Former Louisiana Gov. Buddy Roemer (R) won’t be endorsing the Republican presidential nominee if that person turns out to be Newt Gingrich.

Roemer, who is making his own presidential bid, said he isn’t thinking about future endorsements, but that he couldn’t stomach Gingrich’s views on campaign finance reform — Roemer’s signature issue.

“Among the candidates running for the Republican nominee, the furthest from me is Newt Gingrich,” Roemer said Wednesday in an extended interview with The Hill.

Despite serving as a member of the House in the 1980s and later as Louisiana’s governor, Roemer has failed to gain traction in his presidential run, and has been unable to qualify for the televised debates that provide widespread exposure.

Roemer said that every time he has met the qualifications to appear in a debate, the debate hosts have changed the rules to preclude his participation. Told at first he needed to garner 1 percent in a major poll, he pulled that off successfully, only to be told it had been changed to 2 percent. When he hit 2 percent, he was told the new threshold was a half-million dollars raised in a three-month period.

“I’ve got no clue,” he said of the reason he has faced such opposition to participating in the debates.

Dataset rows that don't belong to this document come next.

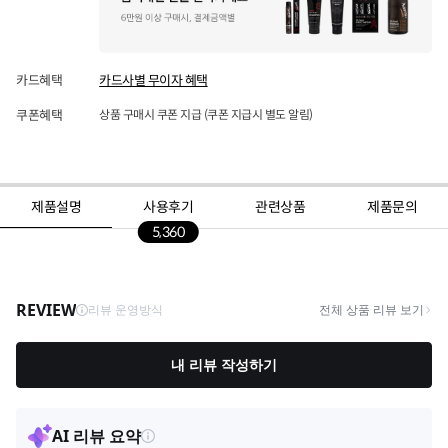
카드혜택
카드사별 무이자 혜택
쿠폰혜택
상품 구매시 쿠폰 지급 (쿠폰 지급시 별도 알림)
제품설명
사용후기
관련상품
제품문의
5,360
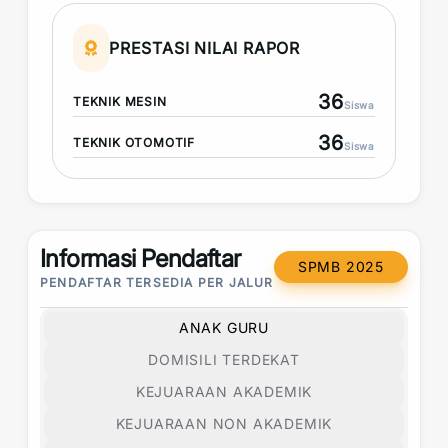
PRESTASI NILAI RAPOR
36
TEKNIK MESIN
Siswa
36
TEKNIK OTOMOTIF
Siswa
Informasi Pendaftar
SPMB 2025
PENDAFTAR TERSEDIA PER JALUR
ANAK GURU
DOMISILI TERDEKAT
KEJUARAAN AKADEMIK
KEJUARAAN NON AKADEMIK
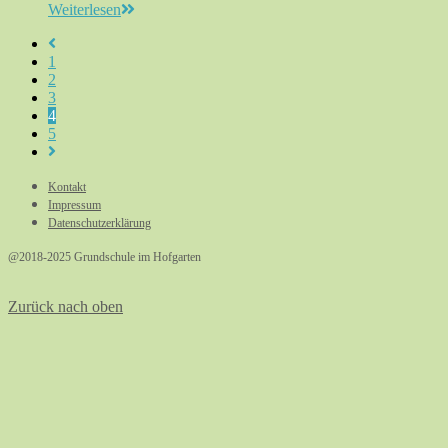
Weiterlesen
1
2
3
4
5
Kontakt
Impressum
Datenschutzerklärung
@2018-2025 Grundschule im Hofgarten
Zurück nach oben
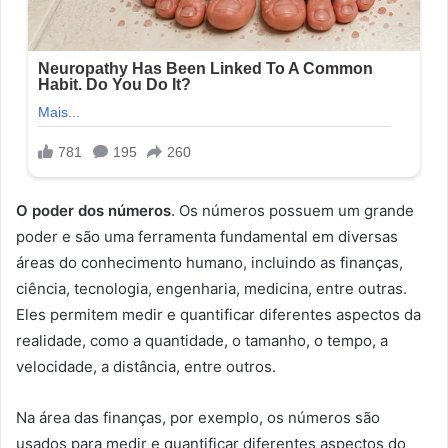
O poder dos números
. Os números possuem um grande
poder e são uma ferramenta fundamental em diversas
áreas do conhecimento humano, incluindo as finanças,
ciência, tecnologia, engenharia, medicina, entre outras.
Eles permitem medir e quantificar diferentes aspectos da
realidade, como a quantidade, o tamanho, o tempo, a
velocidade, a distância, entre outros.
Na área das finanças, por exemplo, os números são
usados para medir e quantificar diferentes aspectos do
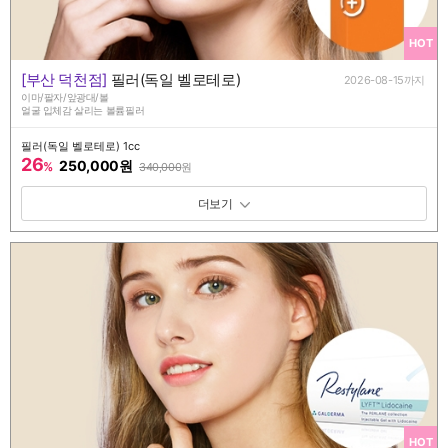
HOT
[부산 덕천점]
필러(독일 벨로테로)
2026-08-15까지
이마/팔자/앞광대/볼
얼굴 입체감 살리는 볼륨필러
필러(독일 벨로테로) 1cc
26
250,000원
%
340,000
원
패키지 보기 토글
HOT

It’s no surprise that raising money has been a particular challenge for Roemer: Eager to clean up the role of money in politics, he’s set a $100 maximum contribution for his campaign and rejects all funds from political action committees and outside groups.

Roemer, who speaks in the gently chiding manner of a well-intentioned but persistent father, recalled being told by former House Speaker Tip O’Neill (D-Mass.) that he was the only member of Congress not to take PAC money.

But the keenest interest granted to Roemer’s presidential ambitions has involved reports that he will pursue a third-party run with the help of Americans Elect, a group that works to help candidates compete outside the two-party system.

Roemer said veteran GOP strategist Mark McKinnon, who also advised his gubernatorial campaign, suggested he meet with Americans Elect.

That would never have been necessary, Roemer said, “if I would have been given a chance in the last 14 debates to make my case to the American people.”

-- This story was updated at 4:53 p.m.